Des contrôles et sanctions renforcés en matière sociale : de nouveaux moyens d’action pour l’inspection du travail

Des textes ont récemment renforcé les pouvoirs des agents de contrôle de l’inspection du…

Des textes ont récemment renforcé les pouvoirs des agents de contrôle de l’inspection du travail et de l’Urssaf. Voici ce qui change du côté de l’inspection du travail.

Deux textes récents, relatifs au contrôle de l’application du droit du travail (l’ordonnance n° 2016-413 du 7 avril 2016 et le décret n° 2016-510 du 25 avril), visent à mieux répondre aux exigences socio-économiques contemporaines, en luttant notamment contre la concurrence déloyale et le travail illégal.

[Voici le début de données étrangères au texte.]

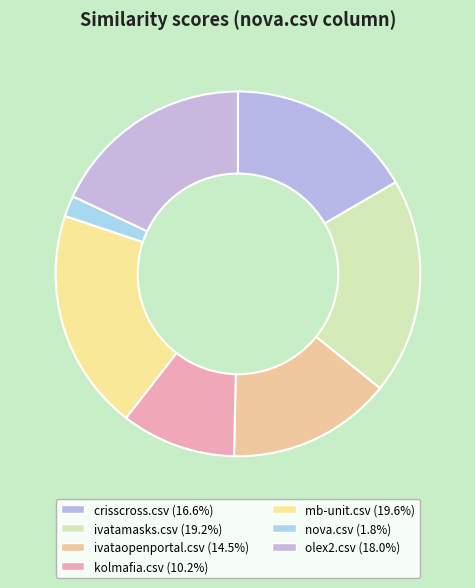

How many segments does this pie chart have?

7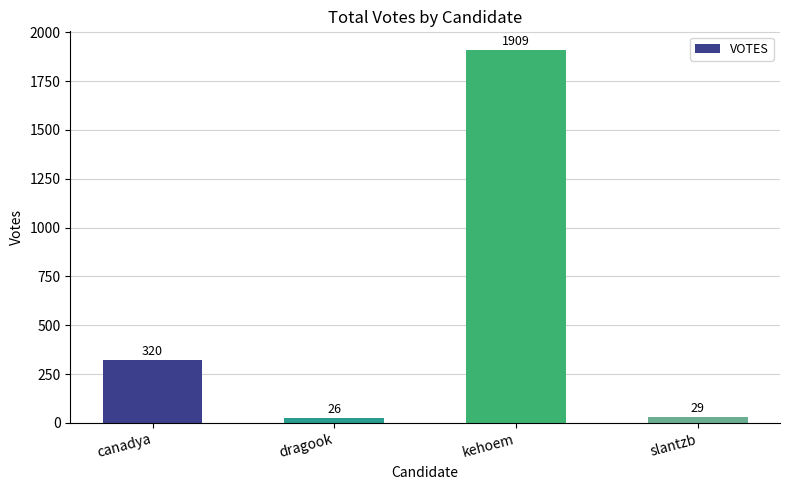

True or false: the data shows 26 at dragook.

True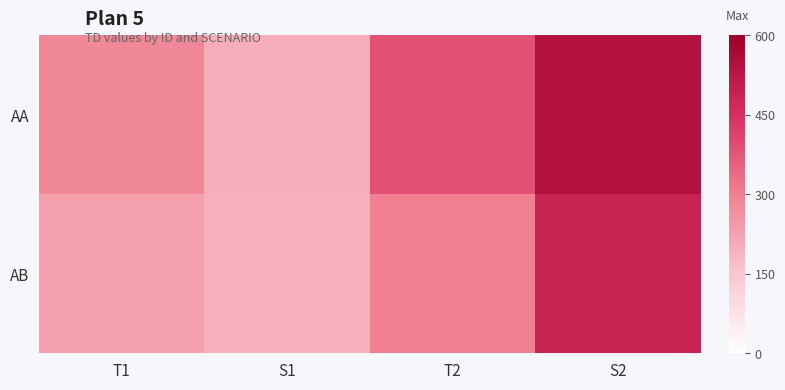

Which has a higher value, T2 or T1?

T2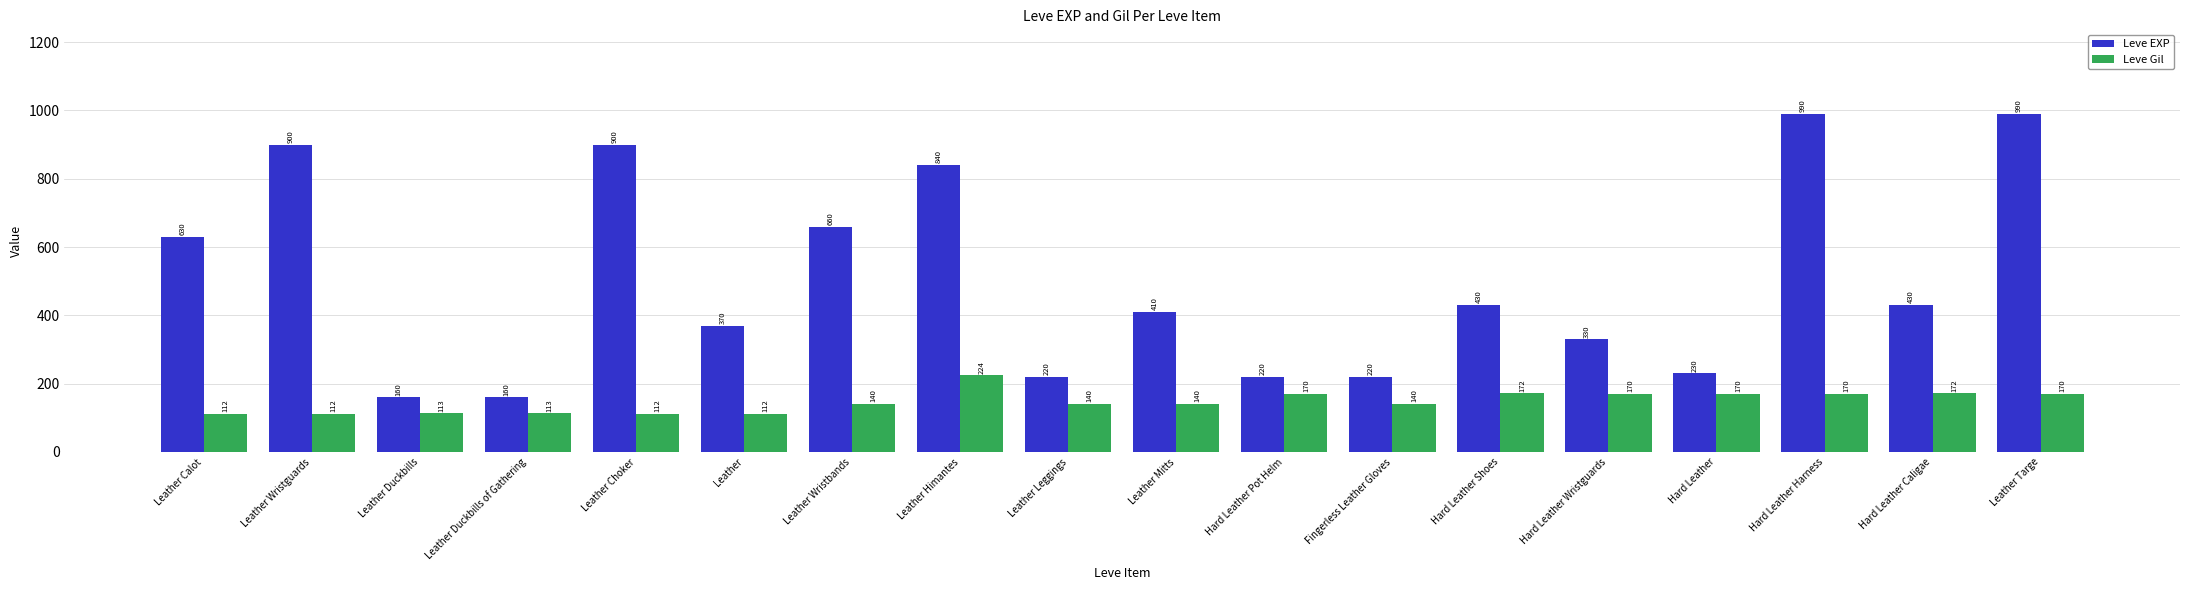

What is the label of the 1st bar from the right?

Leather Targe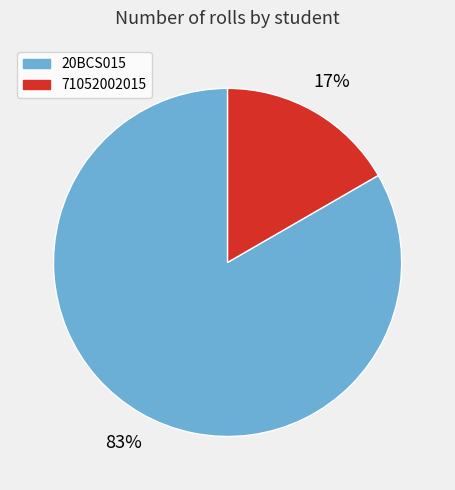

To the nearest percent, what is the combined percentage of 71052002015 and 20BCS015?

100%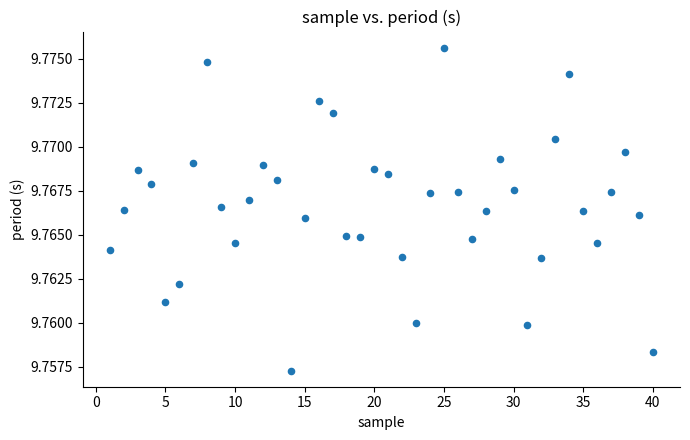

What is the range of X values (max minus min)?

39.0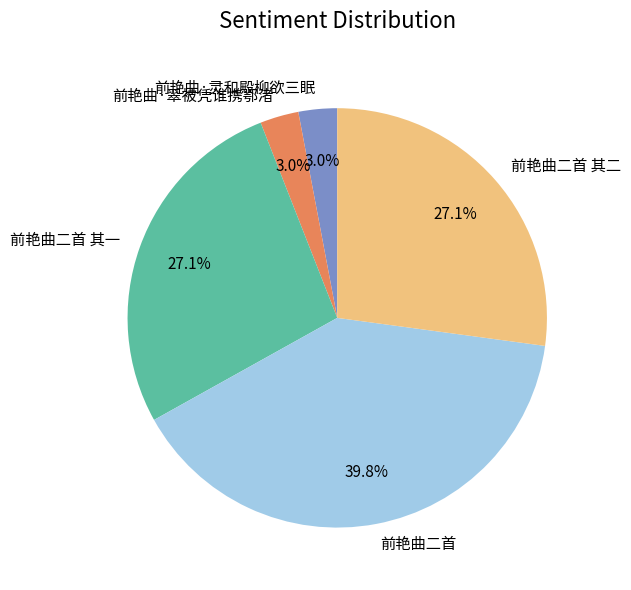

What percentage is the 前艳曲二首 其二 slice, to the nearest percent?

27%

Ils renforcent les prérogatives du système d’inspection du travail, en vue de garantir une meilleure effectivité du droit du travail et une plus grande efficacité des contrôles.

Les principales mesures

Les dispositifs d’arrêt temporaire de travaux et d’activité (jusqu’alors réservés, notamment, aux chantiers du BTP) sont étendus à toutes les entreprises, quel que soit leur secteur d’activité. Et leur efficacité est renforcée, afin que l’inspection du travail puisse davantage mettre en sécurité les travailleurs exposés à des risques graves et mortels. De plus, un dispositif de retrait d’urgence spécifique est instauré concernant les jeunes âgés d’au moins 15 ans et de moins de 18 ans. Le déclenchement de cette procédure de retrait peut entraîner ou pas la suspension, voire la rupture du contrat de travail ou de la convention de stage liant le jeune à son entreprise.

Les moyens d’accès de l’inspection du travail aux documents de l’entreprise sont élargis afin de faciliter le travail d’enquête (une remise des documents rendue obligatoire par le code du Travail pourra remplacer la simple présentation).

Les moyens de recours à une expertise technique et à des diagnostics pertinents en matière de santé et de sécurité au travail sont aussi accrus, afin de déterminer les actions de prévention à mettre en œuvre (extension des possibilités d’analyses de matériaux).

Révision des modes de sanction

Parallèlement, les modes de sanction en droit du travail sont révisés. Les sanctions pénales en matière de sécurité et de santé sont considérablement alourdies. Par exemple, la sanction pénale encourue en cas d’obstacle à l’exercice des fonctions d’agent de contrôle s’élèvera désormais à 37 500 euros (contre 3 750 euros).

D’autre part, les employeurs récalcitrants pourront se voir appliquer un système de sanctions diversifiées et adaptées :

• des sanctions administratives permettent à l’administration de prononcer des amendes dans certains cas nécessitant une action plus rapide que la voie judiciaire. Elles devront être communiquées au CHSCT (Comité d’hygiène, de sécurité et des conditions de travail) ou aux délégués du personnel ;

• des sanctions pénales « modernisées », comme une possibilité de transaction pénale (pour certaines contraventions ou certains délits) qui devra être homologuée par le procureur de la République ; l’ordonnance pénale…

Les dispositions de l’ordonnance et du décret sont en vigueur depuis le 1er juillet 2016.